• _TASK DESCRIPTION_: Pick out every line in the entries below that contains the word "relevant" and copy each such line. Treat the match as case-sensitive.

INPUT DATA Block Start

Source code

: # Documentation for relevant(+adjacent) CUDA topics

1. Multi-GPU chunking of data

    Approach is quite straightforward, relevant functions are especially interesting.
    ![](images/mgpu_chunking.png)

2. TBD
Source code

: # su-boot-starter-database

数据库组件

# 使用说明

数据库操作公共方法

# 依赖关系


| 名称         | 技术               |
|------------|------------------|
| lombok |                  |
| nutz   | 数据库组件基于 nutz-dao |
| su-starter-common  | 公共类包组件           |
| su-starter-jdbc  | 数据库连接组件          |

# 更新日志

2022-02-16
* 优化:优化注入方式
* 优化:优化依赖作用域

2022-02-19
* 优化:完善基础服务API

INPUT DATA Block End

• _OUTPUT OF THE TASK_:
: # Documentation for relevant(+adjacent) CUDA topics
    Approach is quite straightforward, relevant functions are especially interesting.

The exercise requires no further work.